Bunlar, Cumhuriyet ve Antropoloji’nin zengin içeriğinin küçük bir kesitidir. Kapsanan diğer temalardan birkaçını sıralayalım: Sosyoloji ile antropoloji arasındaki öncelik yarışması Türk kavimlerini sarı ırka bağlayan Batılı tezlere karşı fizik antropoloji araştırmalarının önem kazanması Afet İnan’ın öncülüğünde Anadolu’da 64.000 kişilik (ve kapsam bakımından dünyada ilk olan) antropolojik anketin Türk tarih tezi açısından önemi 1920’li ve 1930’lu yıllarda aydınlanmacı perspektifin değişimi Cumhuriyet’in kültür devriminin dönemin Avrupası’ndaki kültür ve bilim ortamlarıyla bağlantıları...

Karikatürleştirilmiş bir “resmî tarih tezleri” anlatımı, Kemalizme dönük saldırılarda cephane olarak kullanılır.

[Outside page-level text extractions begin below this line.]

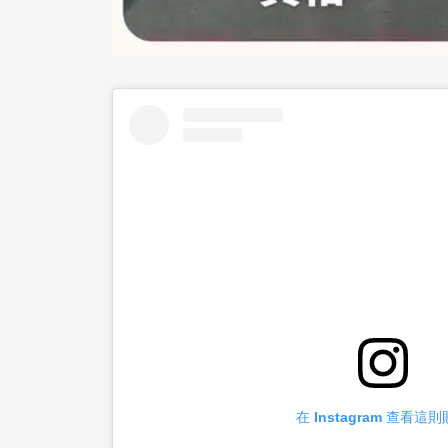
在 Instagram 查看這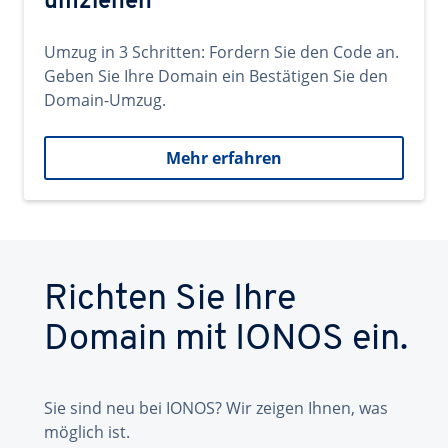
umziehen
Umzug in 3 Schritten: Fordern Sie den Code an.
Geben Sie Ihre Domain ein Bestätigen Sie den
Domain-Umzug.
Mehr erfahren
Richten Sie Ihre
Domain mit IONOS ein.
Sie sind neu bei IONOS? Wir zeigen Ihnen, was
möglich ist.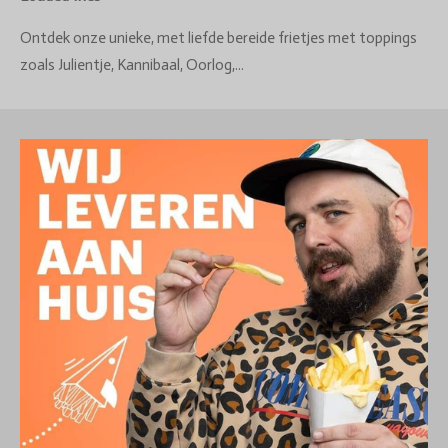
Ontdek onze unieke, met liefde bereide frietjes met toppings
zoals Julientje, Kannibaal, Oorlog,...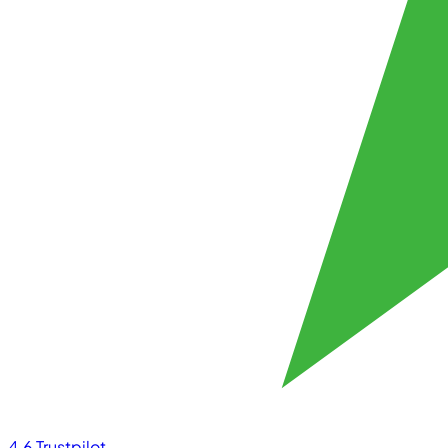
4.6
Trustpilot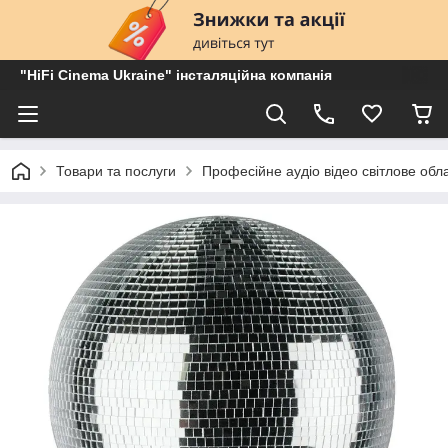
"HiFi Cinema Ukraine" інсталяційна компанія
Товари та послуги
Професійне аудіо відео світлове об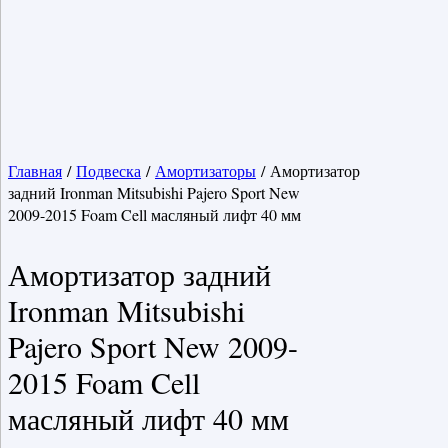
Главная
/
Подвеска
/
Амортизаторы
/ Амортизатор
задний Ironman Mitsubishi Pajero Sport New
2009-2015 Foam Cell масляный лифт 40 мм
Амортизатор задний
Ironman Mitsubishi
Pajero Sport New 2009-
2015 Foam Cell
масляный лифт 40 мм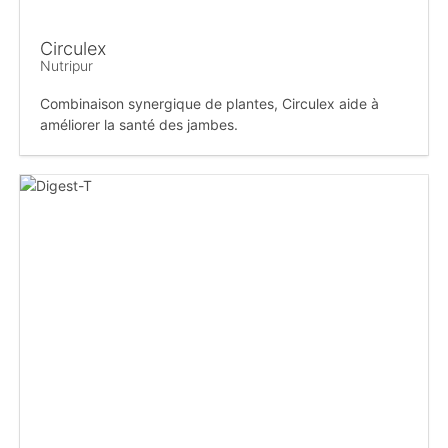
Circulex
Nutripur
Combinaison synergique de plantes, Circulex aide à
améliorer la santé des jambes.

Cumhuriyet ve Antropoloji’de Zafer Toprak, bu anlatımın sığlığını, açık bir polemiğe girmeden ortaya koyuyor ve bunu çok iyi yapıyor.

Ben de bu vesileyle, Türkiye’de antropoloji biliminin üç kurucusunu, Muzaffer Şenyürek, Kılıç Kökten ve Şevket Aziz Kansu’yu, insanî bilimlerin hurafelerden ve ırkçı sapmalardan arındırılmasına katkıları nedeniyle saygıyla anıyorum. Üçü de karım Çiğdem Boratav’ın hocaları ve meslektaşları idi.